## GIVEN REQUEST
Can you return, unchanged, everything from the line containing "Document page, 1654x1241 pixels." down to the line containing "title Projet SuPer [301, 12, 1486, 148]", with both of those lines included?

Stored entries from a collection
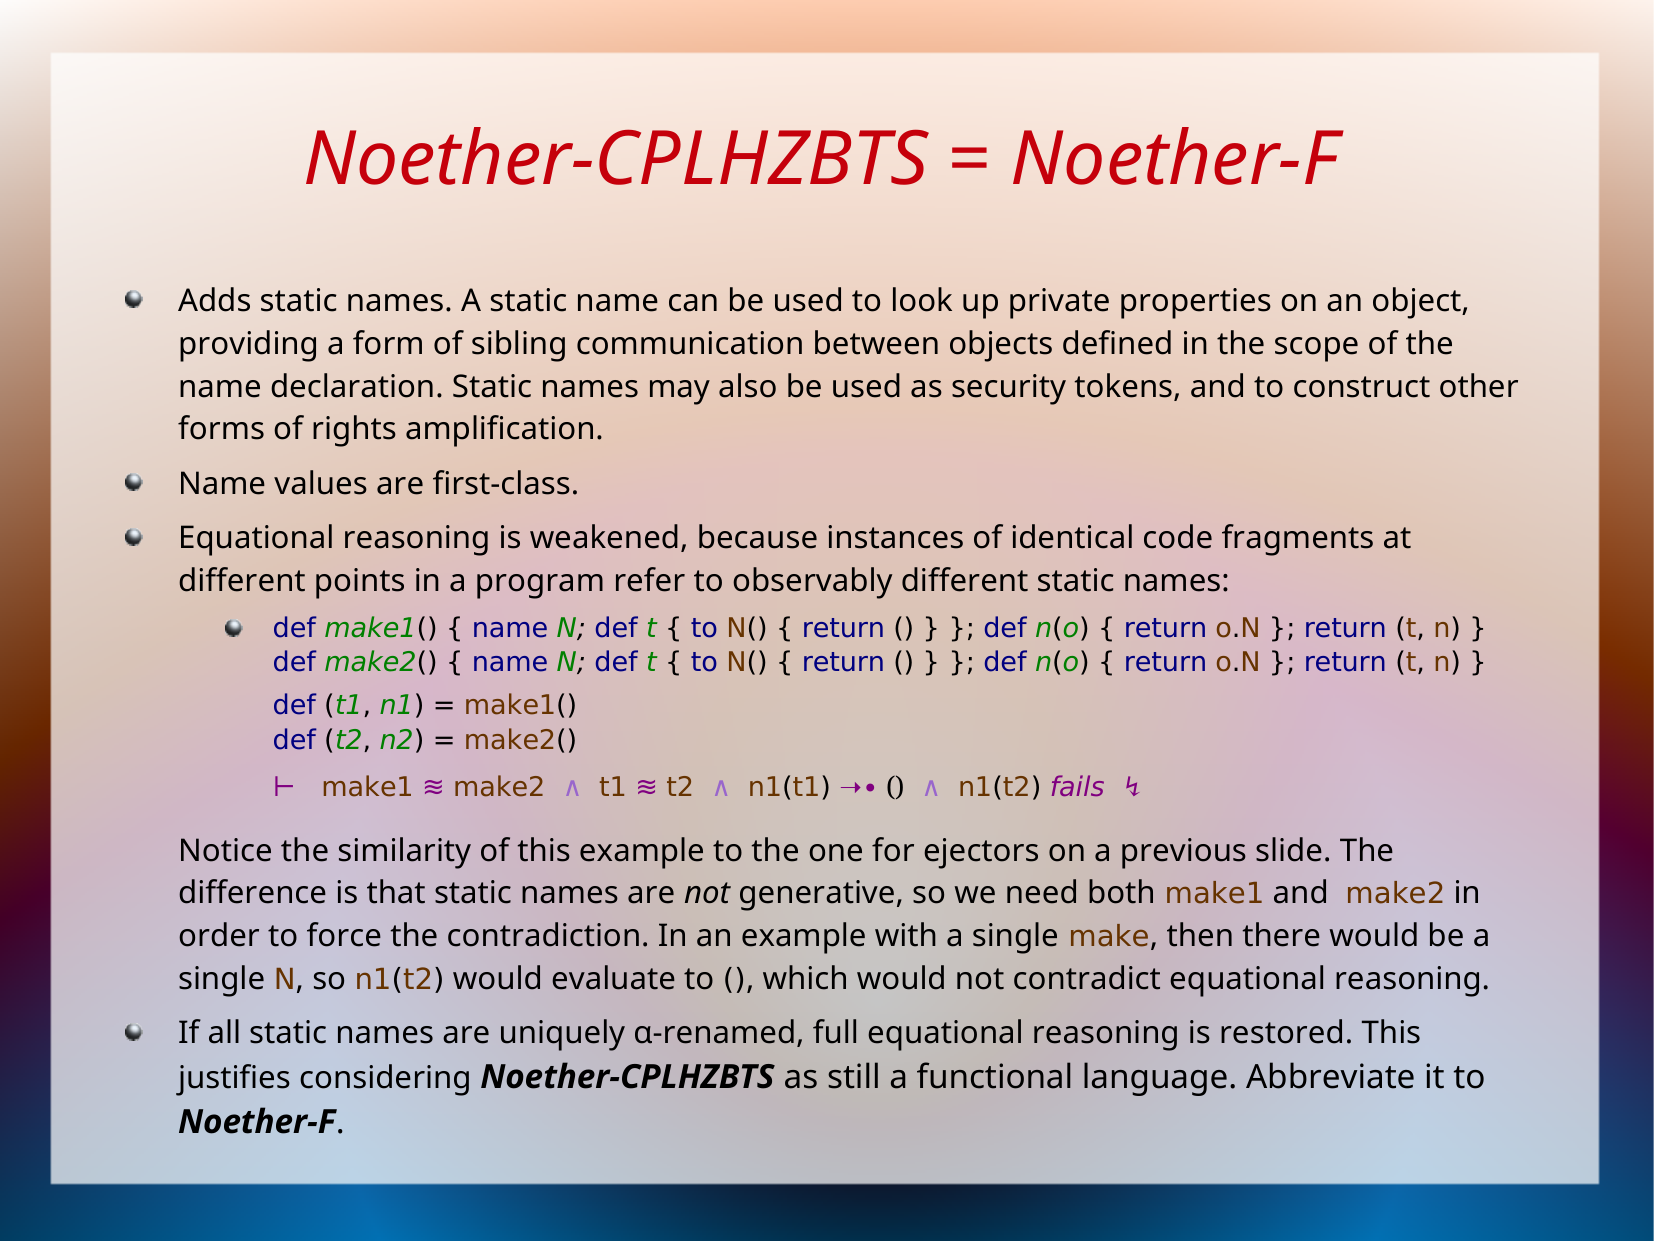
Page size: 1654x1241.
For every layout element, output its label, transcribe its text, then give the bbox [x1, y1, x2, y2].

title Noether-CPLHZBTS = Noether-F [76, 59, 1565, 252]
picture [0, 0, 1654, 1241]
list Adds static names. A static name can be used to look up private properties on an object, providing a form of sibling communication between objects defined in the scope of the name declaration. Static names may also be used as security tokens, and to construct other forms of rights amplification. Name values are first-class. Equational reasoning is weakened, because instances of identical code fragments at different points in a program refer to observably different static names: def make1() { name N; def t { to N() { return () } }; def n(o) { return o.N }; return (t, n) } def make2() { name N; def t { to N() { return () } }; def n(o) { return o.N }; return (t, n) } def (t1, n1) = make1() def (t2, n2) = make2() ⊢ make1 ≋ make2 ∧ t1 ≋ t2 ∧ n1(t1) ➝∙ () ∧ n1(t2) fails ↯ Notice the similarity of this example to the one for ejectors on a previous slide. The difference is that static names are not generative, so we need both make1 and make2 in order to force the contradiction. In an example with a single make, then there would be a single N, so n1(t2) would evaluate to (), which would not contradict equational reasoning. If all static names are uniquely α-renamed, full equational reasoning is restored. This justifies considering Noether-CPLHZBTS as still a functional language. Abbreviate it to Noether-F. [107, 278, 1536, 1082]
...
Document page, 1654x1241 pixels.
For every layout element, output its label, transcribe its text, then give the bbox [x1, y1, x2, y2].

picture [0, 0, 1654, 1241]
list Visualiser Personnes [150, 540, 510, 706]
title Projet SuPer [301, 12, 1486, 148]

## RESULT FOR THIS EXERCISE
Document page, 1654x1241 pixels.
For every layout element, output its label, transcribe its text, then give the bbox [x1, y1, x2, y2].

picture [0, 0, 1654, 1241]
list Visualiser Personnes [150, 540, 510, 706]
title Projet SuPer [301, 12, 1486, 148]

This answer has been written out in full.